In an article entitled, “Betatrophin: A Hormone that Controls Pancreatic β Cell Proliferation,” published in May 9, 2013, issue of Cell (153:747-758), the lead author Peng Yi with two other associates from the Department of Stem Cell and Regenerative Biology, Harvard University have discovered a hormone in mice that prompts to boost their production of pancreatic β cells, the ones that make insulin and are missing or not productive enough in patients with diabetes. The hormone (called β trophin) is present in human metabolic system as well and its discoverers hope that the effect in the human pancreas might be similar.
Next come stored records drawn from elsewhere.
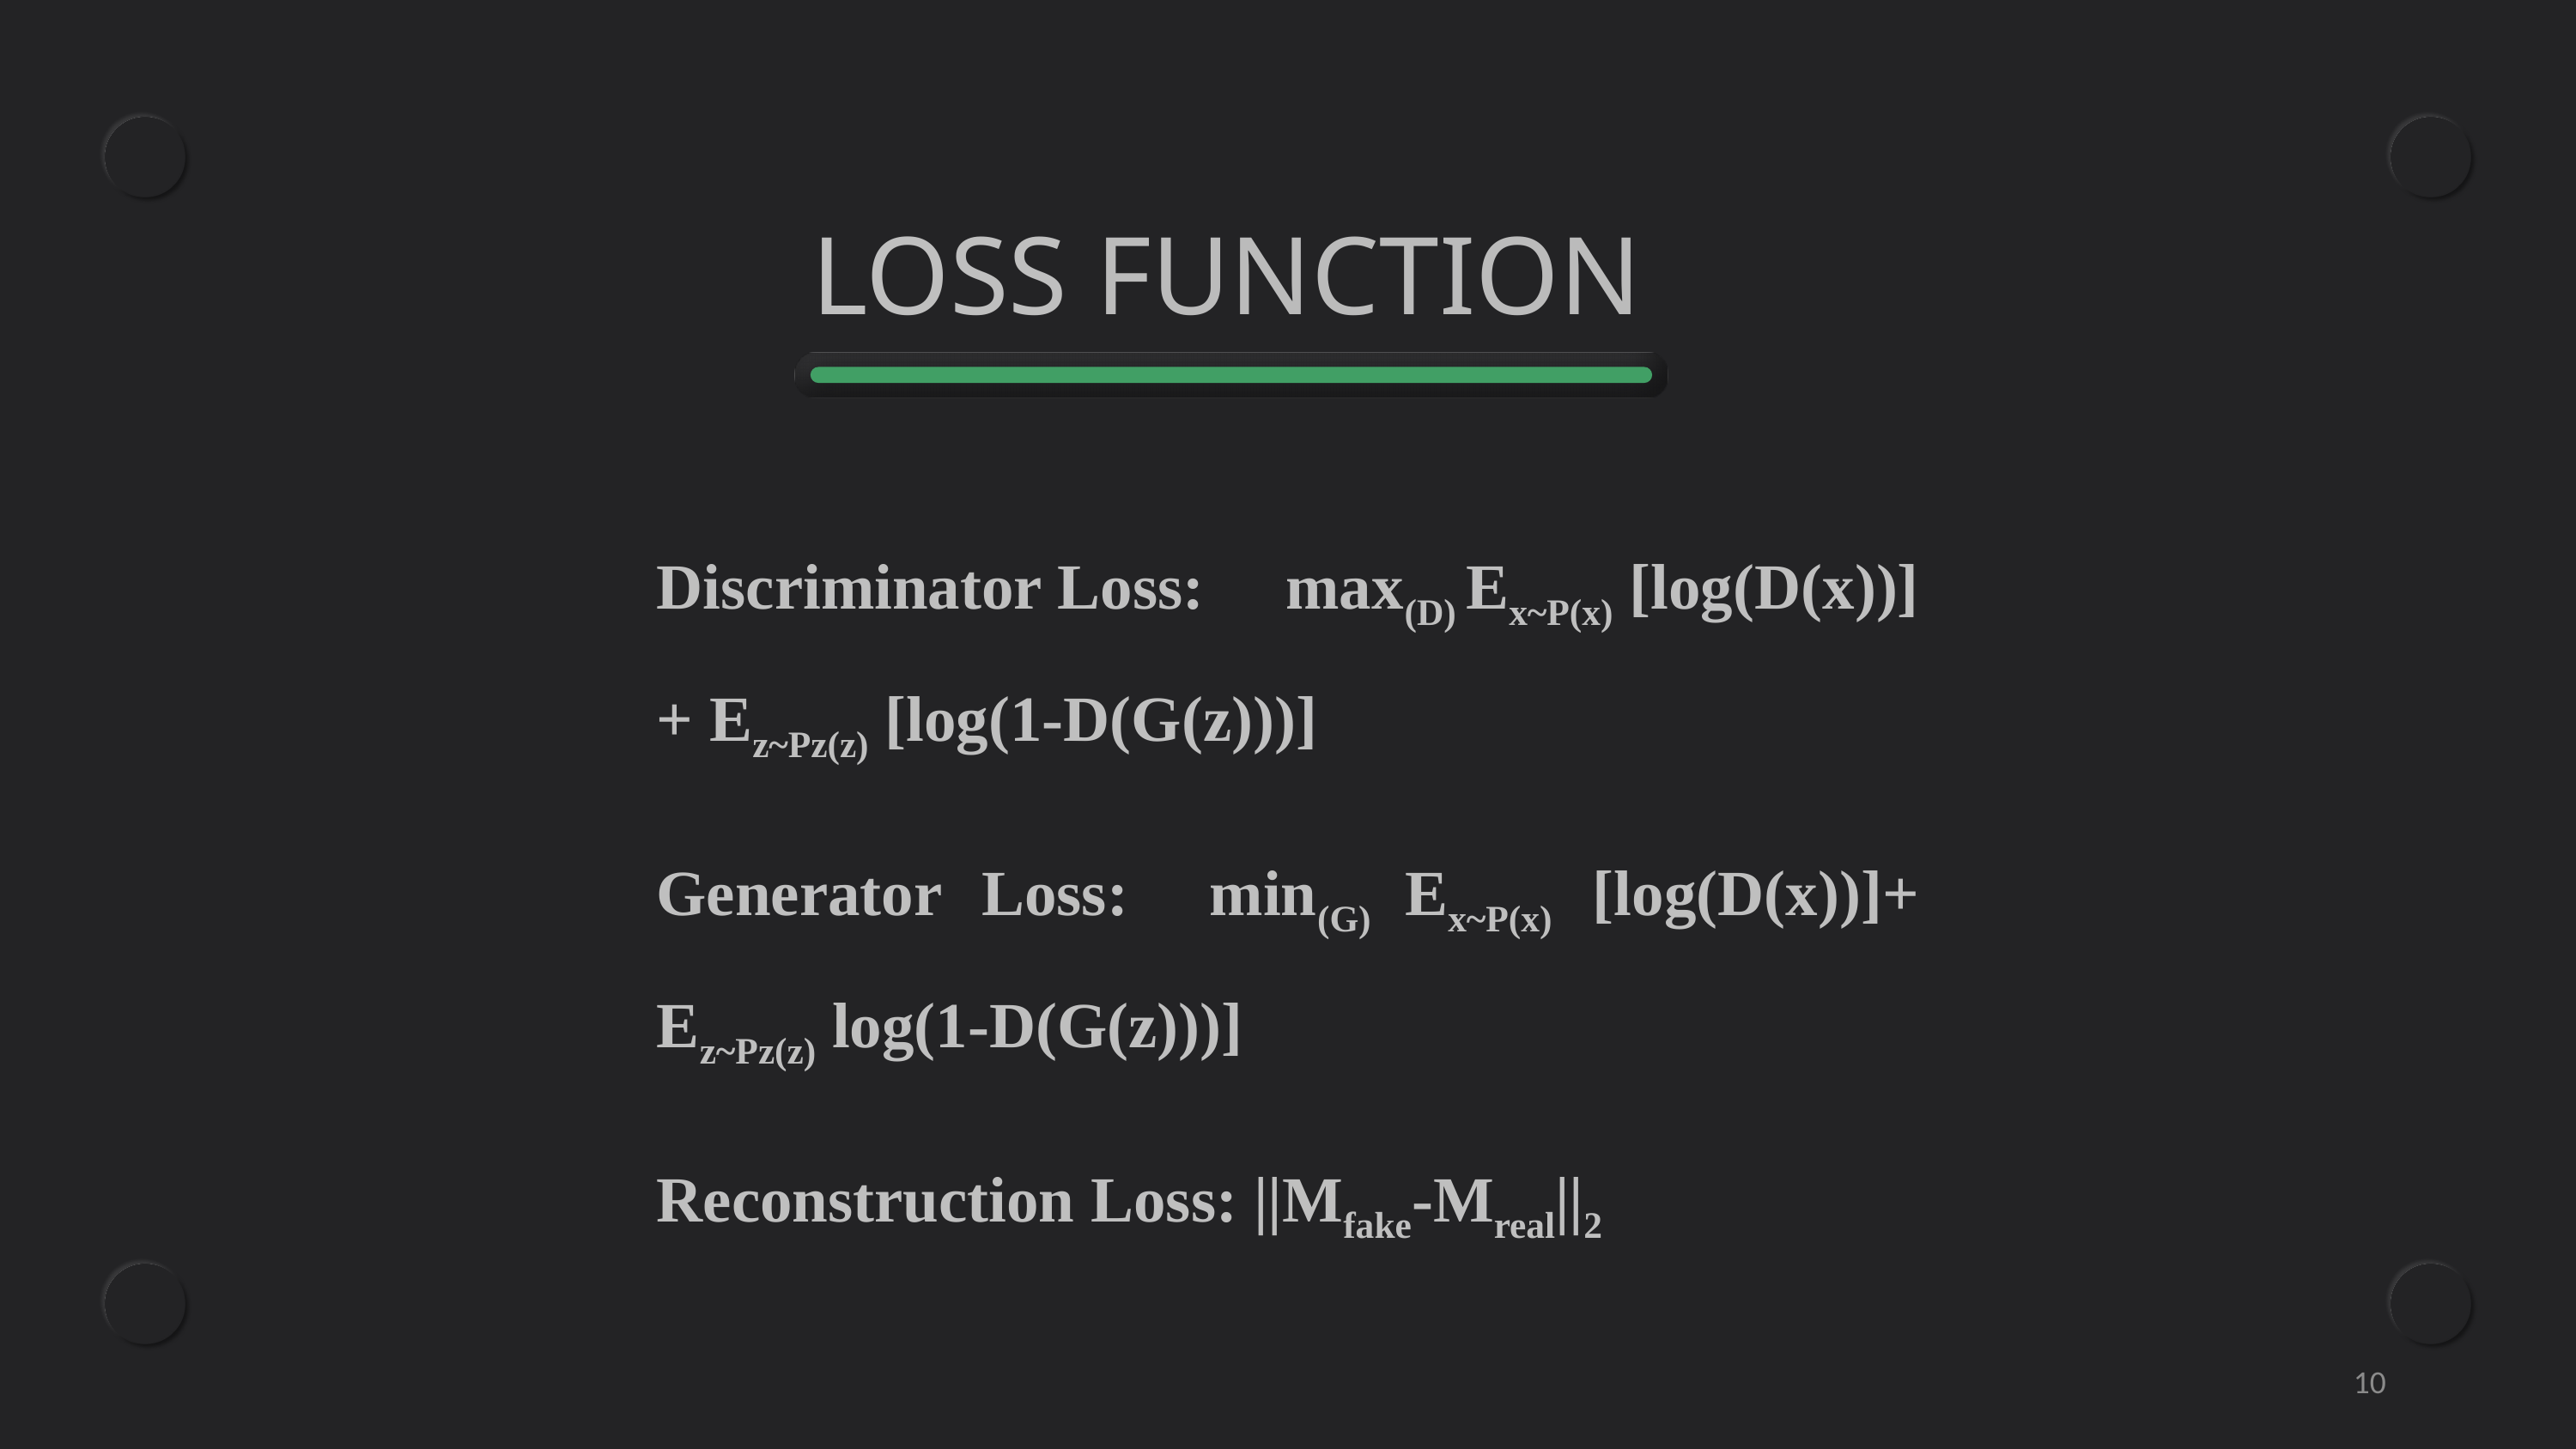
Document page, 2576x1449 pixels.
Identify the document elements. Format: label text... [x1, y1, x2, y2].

text_box Discriminator Loss: max(D) Ex~P(x) [log(D(x))]+ Ez~Pz(z) [log(1-D(G(z)))] Generator Loss: min(G) Ex~P(x) [log(D(x))]+ Ez~Pz(z) log(1-D(G(z)))] Reconstruction Loss: ||Mfake-Mreal||2 [643, 494, 1932, 1449]
slide_number 10 [1932, 1343, 2399, 1420]
picture [2384, 1257, 2478, 1351]
picture [98, 1257, 192, 1351]
picture [98, 110, 192, 204]
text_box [793, 205, 1728, 398]
picture [2384, 110, 2478, 204]
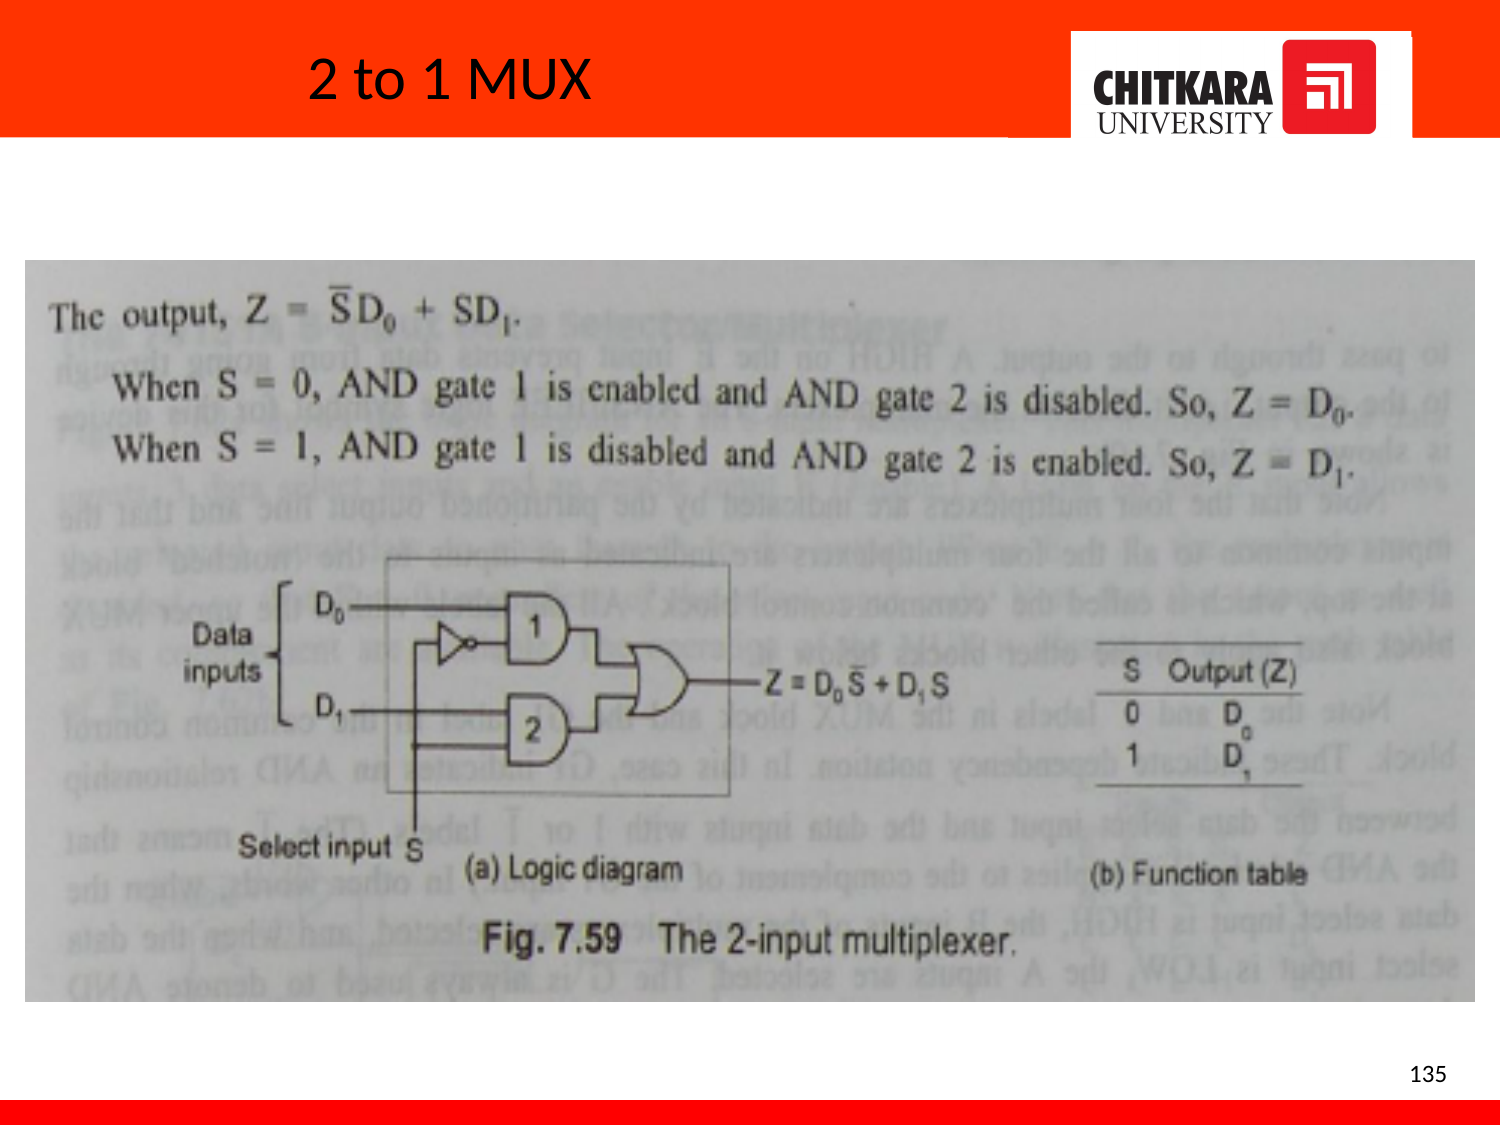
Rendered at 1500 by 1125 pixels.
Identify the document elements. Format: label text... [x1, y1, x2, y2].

title 2 to 1 MUX [0, 0, 900, 150]
slide_number 135 [1100, 1042, 1463, 1103]
picture [1074, 37, 1391, 138]
picture [25, 260, 1475, 1002]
For years, researchers have sought a way to help the body replace missing β cells in people with diabetes so that they could produce enough insulin on their own. The healthy pancreas can at times boost its production of β cells, both in response to injury and to increased demand for insulin—for example, during pregnancy. Peng Yi and his colleagues were trying to better understand the factors that control that process. In the current study, the researchers administered experimental mice a molecule that blocks the insulin receptor on cells, tricking the body of the animal into reacting as if they needed more insulin and producing more β cells. This rodent reaction was involved in turning on and off a number of genes, and the team identified the one that was activated in the liver and fat tissues. It piqued their interest as a possible hormone gene because it codes for a protein that is excreted by cells. When the researchers injected extra copies of the β trophin gene into the liver of the normal mice, the pancreases in the animal responded by making as much as 30 times more β cells than usual. After a week, the injected mice had more than twice the number of β cells compared to animals that did not get the extra copies of the gene. The increased β trophin gene activity did not seem to cause cells to replicate in other parts of the pancreas or in the  liver or fat tissue. However, the mechanism of action for β trophin is still a mystery. It may act directly or indirectly on β cells to control their proliferation. Identification of the β trophin receptor and/or other possible cofactors will help explain how the liver and fat interact with the pancreas to regulate production of β cell mass. Nonetheless, identification of β trophin as a hormone that can exert control on β cell replication and β cell mass opens a new door to possible diabetes therapy.